Vitamin B6 Piridoxin HCL
Vitamin B6 assists in the body’s creation of the vital hormone, Serotonin. Deficiency can result in depression, anemia, high blood pressure, dermatitis, and water retention. Good food sources include chickpeas and meat products such as beef liver, salmon, tuna, and chicken breast. It can also be found in usable levels in potatoes, bananas, turkey, fortified breakfast cereals, and marinara sauce.
Vitamin B12 Methylcobalamin
B12 helps with cognitive deficits and emotional stability, promotes overall energy, and contributes to weight loss or control. Deficiency can lead to memory loss and other mental conditions. The sources highest in natural B12 are beef liver and clams. It is also found in meats in general, fish, poultry, and dairy products. Usable levels are available in fortified breakfast cereals.

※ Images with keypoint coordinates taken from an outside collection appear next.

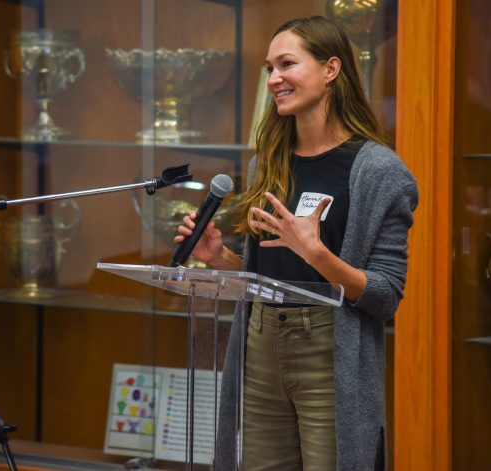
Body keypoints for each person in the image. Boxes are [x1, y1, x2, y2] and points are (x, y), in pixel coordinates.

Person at [173, 15, 418, 470]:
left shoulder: (379, 172)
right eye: (269, 68)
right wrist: (218, 258)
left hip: (328, 348)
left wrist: (317, 253)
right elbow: (269, 273)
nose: (274, 79)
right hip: (260, 339)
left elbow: (385, 296)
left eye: (287, 64)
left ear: (331, 69)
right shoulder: (271, 158)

This Folate appears to slow the advance of mental problems associated with aging, and helps to normalize gestation during pregnancy. It has also been linked with heart health, energy, and regulating body growth rates. Other alleged benefits include activating or energizing sexual response. Folic acid sources include dark green leafy vegetables, especially Brussels sprouts and asparagus. It is also found in oranges, nuts, peas, beans, and whole-grain products.